Voilà du bon travail législatif, madame la ministre. Une initiative parlementaire, deux propositions de loi examinées en commission, un excellent travail de notre rapporteur et, j'ai la faiblesse de le penser, de la commission, travail complété en assemblée, amendé par le Gouvernement lui-même et par un certain nombre de collègues ont permis d'aboutir à un texte qui, j'en suis persuadé, va recueillir l'accord unanime du Sénat.
C'est donc un moment assez fort, et même si le texte en lui-même est modeste, le sujet qu'il traite ne l'est pas. Il est très important, on le sait.
Il n'y a de bonnes lois que celles qui prennent en compte les réalités, et il me semble que celle que nous allons voter prend en compte les réalités parce qu'elle vise à traiter un problème d'actualité en donnant à l'obligation d'instruction un contenu moderne.
L'amendement déposé par le Gouvernement qui visait à insérer un article additionnel avant l'article 1er, complète de façon fort intéressante le texte que la commission avait adopté, et je m'en réjouis.
Madame la ministre, je terminerai ce court propos après avoir, une nouvelle fois, remercié notre rapporteur Jean-Claude Carle, et, me tournant vers vous, je vous dirai que, maintenant, le sort de ce texte est un peu et même beaucoup, entre vos mains.

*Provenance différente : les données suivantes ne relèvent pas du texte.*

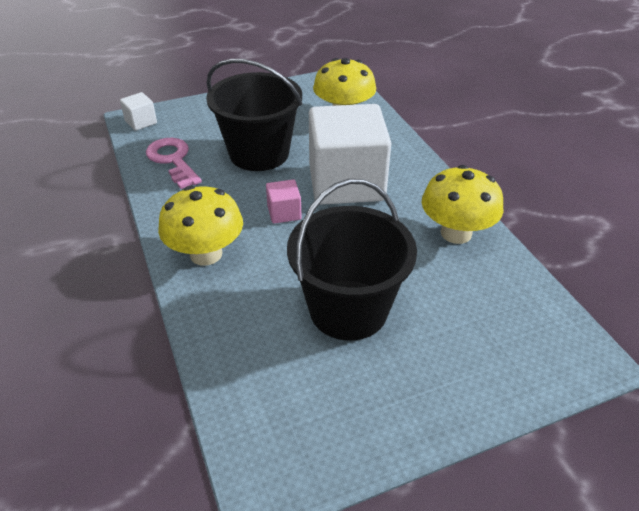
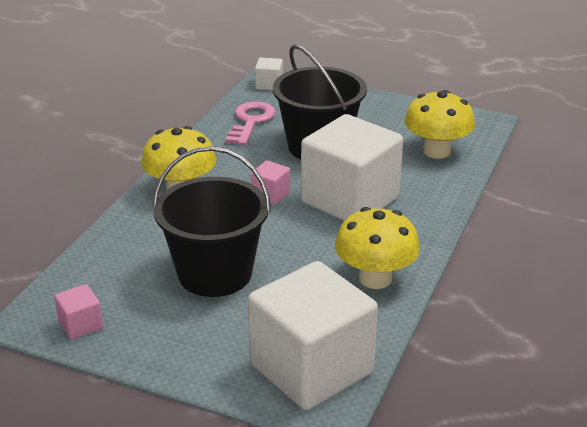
camera: 45 degrees right, 10 degrees down
none -> pink cube [54,284,103,339]
none -> white cube [248,261,378,410]

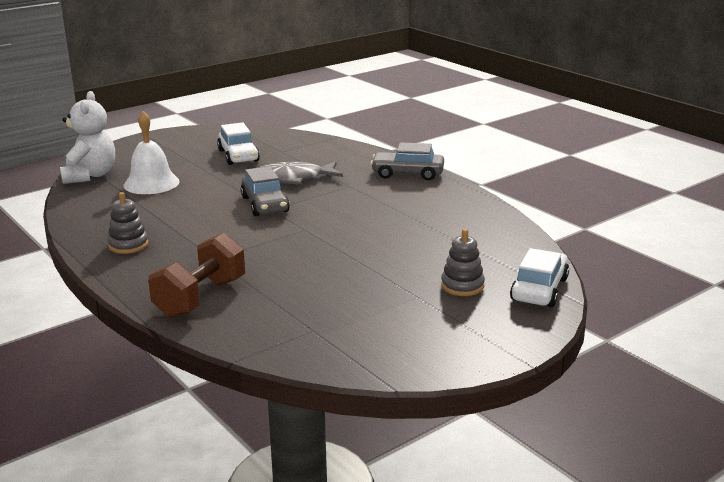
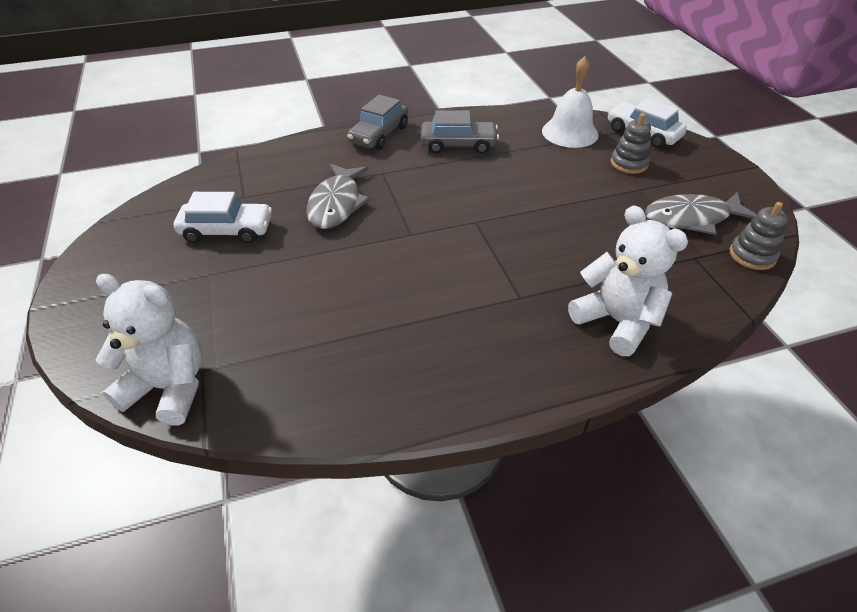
camera: 70 degrees left, 20 degrees up
grey stacking toy [107,192,149,254] -> grey stacking toy moved to [730,202,788,270]
white bell [123,111,180,194] -> white bell moved to [542,56,599,148]
brown dumbbell [148,233,245,318] -> white teddy bear [568,205,688,356]
grey car [241,166,290,216] -> grey car moved to [421,110,499,154]
none -> grey fish [645,192,757,235]

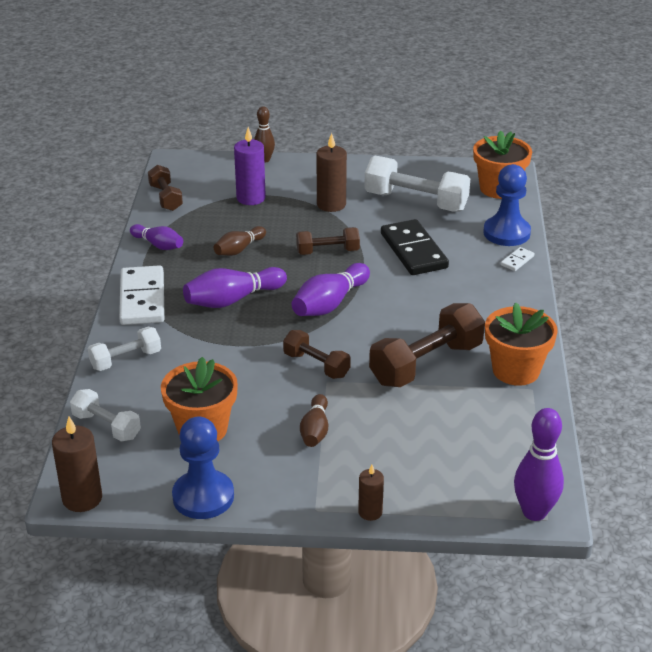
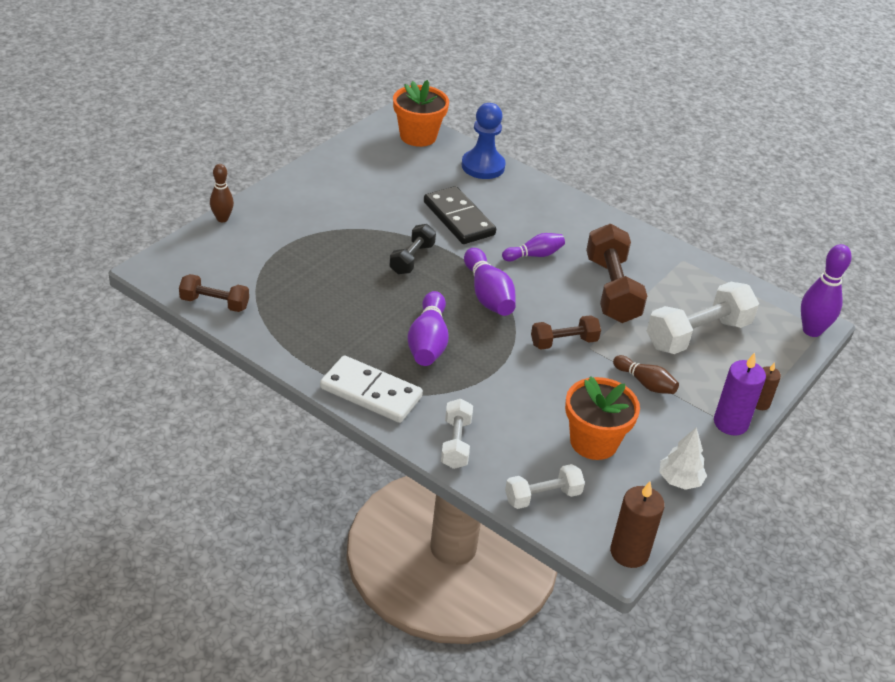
camera: 60 degrees left, 5 degrees up
purple bowling pin [130,224,183,250] -> purple bowling pin moved to [502,233,565,261]
blue pawn [172,417,234,519] -> white tree [659,427,707,490]
brown bowling pin [214,226,266,256] -> none
purple candle [234,127,266,205] -> purple candle moved to [714,353,766,435]
brown dumbbell [296,227,360,255] -> black dumbbell [389,224,436,274]
brown candle [317,133,347,212] -> none
white dumbbell [364,156,470,212] -> white dumbbell moved to [647,282,759,354]
black domino [381,219,449,275] -> black domino turned 45 degrees clockwise [424,186,496,244]
orange flower pot [485,302,558,386] -> none
white domino [501,247,534,271] -> none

Faites en sorte, madame la ministre, puisque vous considérez que ce texte est important et nécessaire, qu'il soit examiné le plus rapidement possible par l'Assemblée nationale et qu'il devienne une loi de la République. (Applaudissements.)
M. le président. Personne ne demande plus la parole ? ...
Je mets aux voix l'ensemble de la proposition de loi.
M. Robert Pagès. Le groupe communiste républicain et citoyen vote pour.

(La proposition de loi est adoptée.)
M. le président. Je constate que la proposition de loi a été adoptée à l'unanimité.